Nothing in the records may be altered, so transcribe them exactly.

(Beginning of Data to process)

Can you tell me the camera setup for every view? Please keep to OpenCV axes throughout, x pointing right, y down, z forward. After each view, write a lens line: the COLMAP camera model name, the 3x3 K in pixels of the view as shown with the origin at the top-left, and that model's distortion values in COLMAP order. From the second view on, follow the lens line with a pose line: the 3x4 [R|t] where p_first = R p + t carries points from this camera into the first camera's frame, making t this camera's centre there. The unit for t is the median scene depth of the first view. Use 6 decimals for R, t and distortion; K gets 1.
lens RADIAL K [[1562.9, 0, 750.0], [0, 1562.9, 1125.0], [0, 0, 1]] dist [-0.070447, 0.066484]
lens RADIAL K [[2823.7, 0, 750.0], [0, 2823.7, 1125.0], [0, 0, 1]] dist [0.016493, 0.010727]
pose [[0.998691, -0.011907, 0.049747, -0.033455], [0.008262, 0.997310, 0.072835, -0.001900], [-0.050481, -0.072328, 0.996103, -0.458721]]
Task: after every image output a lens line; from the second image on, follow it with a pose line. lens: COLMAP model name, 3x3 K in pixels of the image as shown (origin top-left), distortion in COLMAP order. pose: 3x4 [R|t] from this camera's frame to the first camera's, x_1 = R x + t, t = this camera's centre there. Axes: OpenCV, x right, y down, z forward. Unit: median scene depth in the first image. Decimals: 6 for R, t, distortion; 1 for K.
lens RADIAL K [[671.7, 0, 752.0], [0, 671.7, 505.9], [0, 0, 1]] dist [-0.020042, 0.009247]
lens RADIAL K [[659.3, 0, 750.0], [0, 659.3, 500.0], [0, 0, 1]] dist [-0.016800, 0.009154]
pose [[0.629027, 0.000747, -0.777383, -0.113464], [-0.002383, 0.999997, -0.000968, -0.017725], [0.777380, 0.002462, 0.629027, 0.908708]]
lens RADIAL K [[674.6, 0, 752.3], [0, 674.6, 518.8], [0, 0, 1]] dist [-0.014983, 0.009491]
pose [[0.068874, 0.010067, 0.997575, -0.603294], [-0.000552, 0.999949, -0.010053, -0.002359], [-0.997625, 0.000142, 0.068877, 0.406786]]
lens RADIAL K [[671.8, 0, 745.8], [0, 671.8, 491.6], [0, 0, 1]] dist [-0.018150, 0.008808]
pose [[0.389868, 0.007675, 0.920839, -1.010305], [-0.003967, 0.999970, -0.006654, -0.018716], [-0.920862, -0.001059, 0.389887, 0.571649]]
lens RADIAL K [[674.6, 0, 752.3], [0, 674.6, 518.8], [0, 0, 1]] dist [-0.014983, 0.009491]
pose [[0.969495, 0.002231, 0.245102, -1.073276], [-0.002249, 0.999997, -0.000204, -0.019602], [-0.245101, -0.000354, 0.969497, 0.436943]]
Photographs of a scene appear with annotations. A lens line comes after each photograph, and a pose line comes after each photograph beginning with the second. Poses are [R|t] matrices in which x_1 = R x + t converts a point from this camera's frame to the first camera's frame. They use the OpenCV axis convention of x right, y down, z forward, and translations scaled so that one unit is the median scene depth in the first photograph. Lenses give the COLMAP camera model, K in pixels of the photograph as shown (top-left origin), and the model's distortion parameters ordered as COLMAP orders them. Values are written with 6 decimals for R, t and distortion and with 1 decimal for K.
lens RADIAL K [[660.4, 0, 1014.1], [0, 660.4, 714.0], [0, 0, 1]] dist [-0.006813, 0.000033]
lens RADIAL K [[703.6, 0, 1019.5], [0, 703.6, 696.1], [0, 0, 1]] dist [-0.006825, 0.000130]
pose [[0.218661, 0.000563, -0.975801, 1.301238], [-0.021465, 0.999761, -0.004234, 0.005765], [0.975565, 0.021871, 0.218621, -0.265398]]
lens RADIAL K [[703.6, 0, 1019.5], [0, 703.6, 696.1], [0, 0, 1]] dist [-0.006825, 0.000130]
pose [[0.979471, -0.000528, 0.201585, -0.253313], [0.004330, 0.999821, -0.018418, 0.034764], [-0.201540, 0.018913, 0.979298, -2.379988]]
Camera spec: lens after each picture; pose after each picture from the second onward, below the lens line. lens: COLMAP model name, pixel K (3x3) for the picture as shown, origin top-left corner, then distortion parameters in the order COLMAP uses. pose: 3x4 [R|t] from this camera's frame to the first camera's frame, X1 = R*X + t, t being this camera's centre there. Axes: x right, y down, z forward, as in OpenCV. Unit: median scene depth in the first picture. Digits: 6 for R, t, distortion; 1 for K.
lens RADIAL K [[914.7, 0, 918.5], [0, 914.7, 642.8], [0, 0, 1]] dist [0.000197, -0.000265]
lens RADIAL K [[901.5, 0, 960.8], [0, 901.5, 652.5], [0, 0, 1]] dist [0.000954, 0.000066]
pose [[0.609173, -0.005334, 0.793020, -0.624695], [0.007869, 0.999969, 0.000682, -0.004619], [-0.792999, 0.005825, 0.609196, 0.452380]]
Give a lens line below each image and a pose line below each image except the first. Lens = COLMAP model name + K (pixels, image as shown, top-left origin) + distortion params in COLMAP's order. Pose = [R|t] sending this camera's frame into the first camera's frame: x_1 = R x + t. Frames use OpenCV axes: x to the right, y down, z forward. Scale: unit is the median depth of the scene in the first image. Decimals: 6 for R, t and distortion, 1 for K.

(End of Data to process)

» Reply to the exercise
Can you tell me the camera setup for every view? Please keep to OpenCV axes throughout, x pointing right, y down, z forward. After each view, write a lens line: the COLMAP camera model name, the 3x3 K in pixels of the view as shown with the origin at the top-left, and that model's distortion values in COLMAP order. From the second view on, follow the lens line with a pose line: the 3x4 [R|t] where p_first = R p + t carries points from this camera into the first camera's frame, making t this camera's centre there. The unit for t is the median scene depth of the first view. Use 6 decimals for R, t and distortion; K gets 1.
lens RADIAL K [[1562.9, 0, 750.0], [0, 1562.9, 1125.0], [0, 0, 1]] dist [-0.070447, 0.066484]
lens RADIAL K [[2823.7, 0, 750.0], [0, 2823.7, 1125.0], [0, 0, 1]] dist [0.016493, 0.010727]
pose [[0.998691, -0.011907, 0.049747, -0.033455], [0.008262, 0.997310, 0.072835, -0.001900], [-0.050481, -0.072328, 0.996103, -0.458721]]
Task: after every image output a lens line; from the second image on, follow it with a pose line. lens: COLMAP model name, 3x3 K in pixels of the image as shown (origin top-left), distortion in COLMAP order. pose: 3x4 [R|t] from this camera's frame to the first camera's, x_1 = R x + t, t = this camera's centre there. Axes: OpenCV, x right, y down, z forward. Unit: median scene depth in the first image. Decimals: 6 for R, t, distortion; 1 for K.
lens RADIAL K [[671.7, 0, 752.0], [0, 671.7, 505.9], [0, 0, 1]] dist [-0.020042, 0.009247]
lens RADIAL K [[659.3, 0, 750.0], [0, 659.3, 500.0], [0, 0, 1]] dist [-0.016800, 0.009154]
pose [[0.629027, 0.000747, -0.777383, -0.113464], [-0.002383, 0.999997, -0.000968, -0.017725], [0.777380, 0.002462, 0.629027, 0.908708]]
lens RADIAL K [[674.6, 0, 752.3], [0, 674.6, 518.8], [0, 0, 1]] dist [-0.014983, 0.009491]
pose [[0.068874, 0.010067, 0.997575, -0.603294], [-0.000552, 0.999949, -0.010053, -0.002359], [-0.997625, 0.000142, 0.068877, 0.406786]]
lens RADIAL K [[671.8, 0, 745.8], [0, 671.8, 491.6], [0, 0, 1]] dist [-0.018150, 0.008808]
pose [[0.389868, 0.007675, 0.920839, -1.010305], [-0.003967, 0.999970, -0.006654, -0.018716], [-0.920862, -0.001059, 0.389887, 0.571649]]
lens RADIAL K [[674.6, 0, 752.3], [0, 674.6, 518.8], [0, 0, 1]] dist [-0.014983, 0.009491]
pose [[0.969495, 0.002231, 0.245102, -1.073276], [-0.002249, 0.999997, -0.000204, -0.019602], [-0.245101, -0.000354, 0.969497, 0.436943]]
Photographs of a scene appear with annotations. A lens line comes after each photograph, and a pose line comes after each photograph beginning with the second. Poses are [R|t] matrices in which x_1 = R x + t converts a point from this camera's frame to the first camera's frame. They use the OpenCV axis convention of x right, y down, z forward, and translations scaled so that one unit is the median scene depth in the first photograph. Lenses give the COLMAP camera model, K in pixels of the photograph as shown (top-left origin), and the model's distortion parameters ordered as COLMAP orders them. Values are written with 6 decimals for R, t and distortion and with 1 decimal for K.
lens RADIAL K [[660.4, 0, 1014.1], [0, 660.4, 714.0], [0, 0, 1]] dist [-0.006813, 0.000033]
lens RADIAL K [[703.6, 0, 1019.5], [0, 703.6, 696.1], [0, 0, 1]] dist [-0.006825, 0.000130]
pose [[0.218661, 0.000563, -0.975801, 1.301238], [-0.021465, 0.999761, -0.004234, 0.005765], [0.975565, 0.021871, 0.218621, -0.265398]]
lens RADIAL K [[703.6, 0, 1019.5], [0, 703.6, 696.1], [0, 0, 1]] dist [-0.006825, 0.000130]
pose [[0.979471, -0.000528, 0.201585, -0.253313], [0.004330, 0.999821, -0.018418, 0.034764], [-0.201540, 0.018913, 0.979298, -2.379988]]
Camera spec: lens after each picture; pose after each picture from the second onward, below the lens line. lens: COLMAP model name, pixel K (3x3) for the picture as shown, origin top-left corner, then distortion parameters in the order COLMAP uses. pose: 3x4 [R|t] from this camera's frame to the first camera's frame, X1 = R*X + t, t being this camera's centre there. Axes: x right, y down, z forward, as in OpenCV. Unit: median scene depth in the first picture. Digits: 6 for R, t, distortion; 1 for K.
lens RADIAL K [[914.7, 0, 918.5], [0, 914.7, 642.8], [0, 0, 1]] dist [0.000197, -0.000265]
lens RADIAL K [[901.5, 0, 960.8], [0, 901.5, 652.5], [0, 0, 1]] dist [0.000954, 0.000066]
pose [[0.609173, -0.005334, 0.793020, -0.624695], [0.007869, 0.999969, 0.000682, -0.004619], [-0.792999, 0.005825, 0.609196, 0.452380]]
Give a lens line below each image and a pose line below each image except the first. Lens = COLMAP model name + K (pixels, image as shown, top-left origin) + distortion params in COLMAP's order. Pose = [R|t] sending this camera's frame into the first camera's frame: x_1 = R x + t. Frames use OpenCV axes: x to the right, y down, z forward. Scale: unit is the median depth of the scene in the first image. Decimals: 6 for R, t and distortion, 1 for K.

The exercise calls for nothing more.